The Vietnam War

Assignment #13 The Vietnam War

 Step 1: Watch Hearts and Minds online

 Step 2: Read The Impossible Victory from A Peoples History 

Step 3: Complete the Discussion Board Discussion Prompt: 

We weren’t on the wrong side,” a stricken Daniel Ellsberg confides, “We were the wrong side” Winner of the Academy Award for Best Documentary Film in 1974, Hearts and Minds still resonates as a cautionary tale against unquestioned military might abroad and virulent patriotism at home. The title comes from the now infamous speech by Lyndon Johnson in which the president declared that “ultimate victory will depend on the hearts and minds of the people who actually live out there.” Though Johnson was referring to the South Vietnamese, on whose behalf we fought Communist North Vietnam, Davis has taken Johnson’s challenge as his own.
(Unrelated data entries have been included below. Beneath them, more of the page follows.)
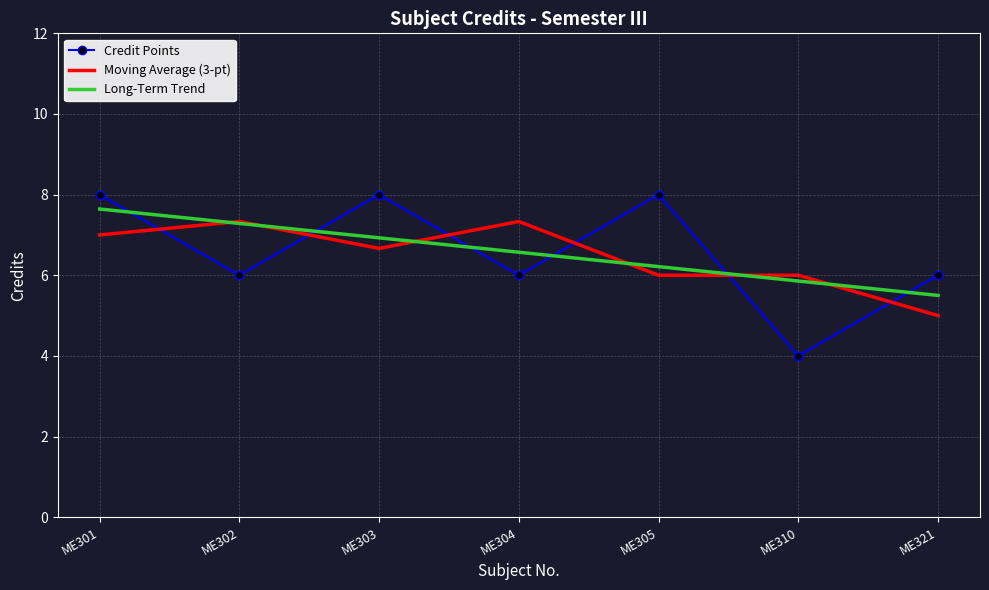

At how many categories does at least one series exceed 5?

7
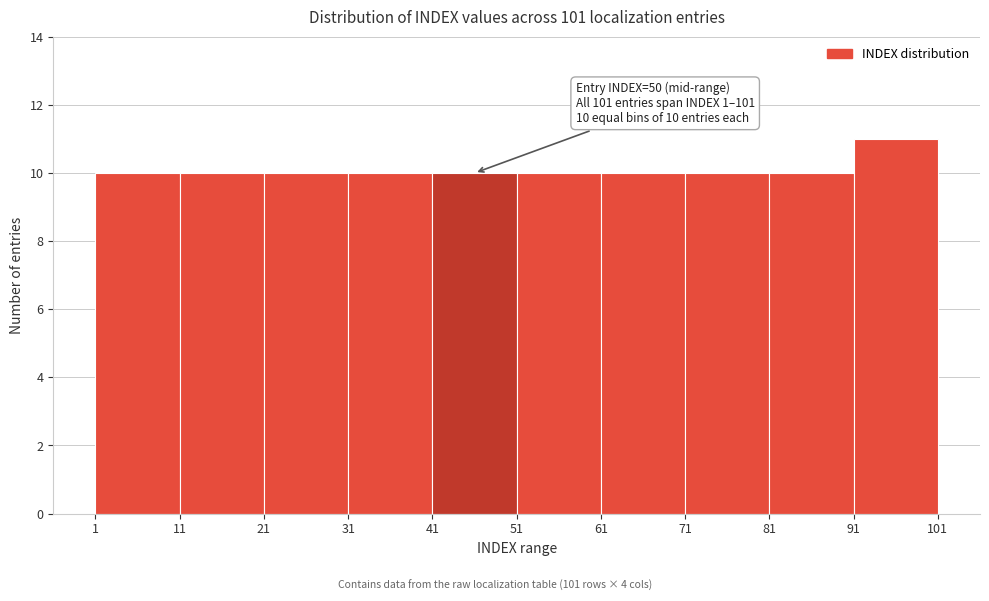

Over which range of the x-axis is the bar tallest?

91 to 101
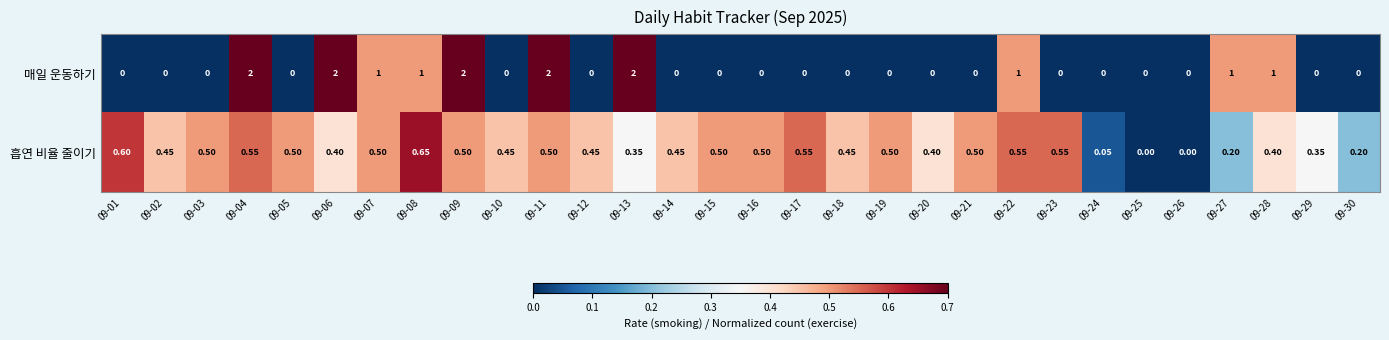

Which series has the largest total across all categories?

매일 운동하기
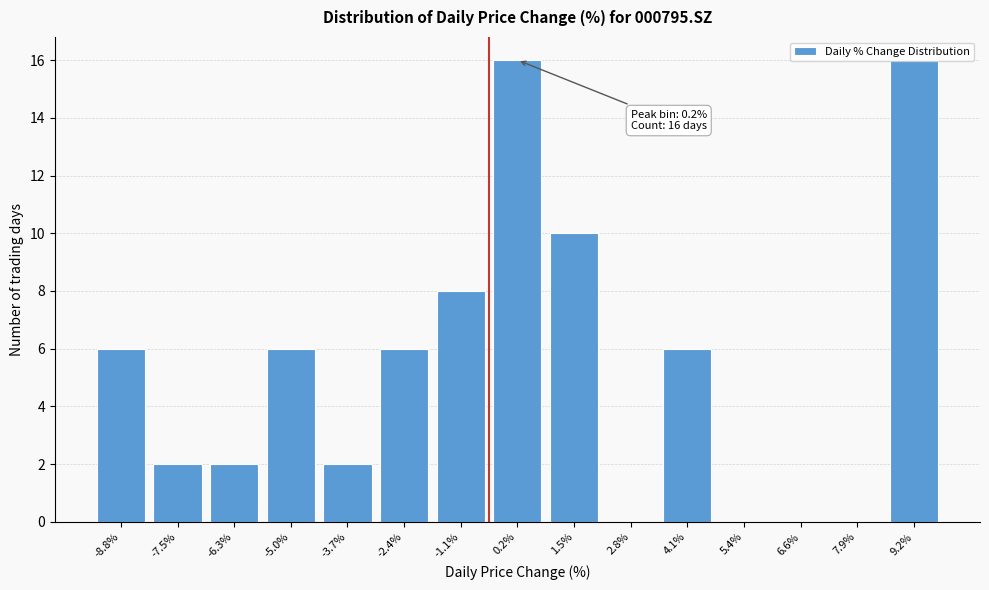

What is the greatest value displayed?

16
His film appeals to our most primitive emotions as well as our highest intellect, linking these seemingly competing faculties through visual juxtaposition. Without the aid of a narrator, the movie alternates be- tween eminent talking heads, stock footage, veteran testimony, and scarily, clips from corny Hollywood agitprop. It all forms a dense weave of sound and images that relies on us to connect the thematic dots. Though this is seldom an easy task given the film’s tendency to delay counterpoints and to short-circuit any obvious dramatic momentum, repeated viewings will help the movie’s general, if fitful, chronological  semblance to emerge. Pinpointing the origin of our involvement in Vietnam in the post-World War II belief that “we could control the future of the world,” Davis suggests that our policy of Communist containment spawned an altogether different and intractable monster at home, that is, the management of lies and cover-up emanating from the very top. (www.imagesjournal.com) After watching this film and completing your readings, what are your thoughts about the Vietnam War?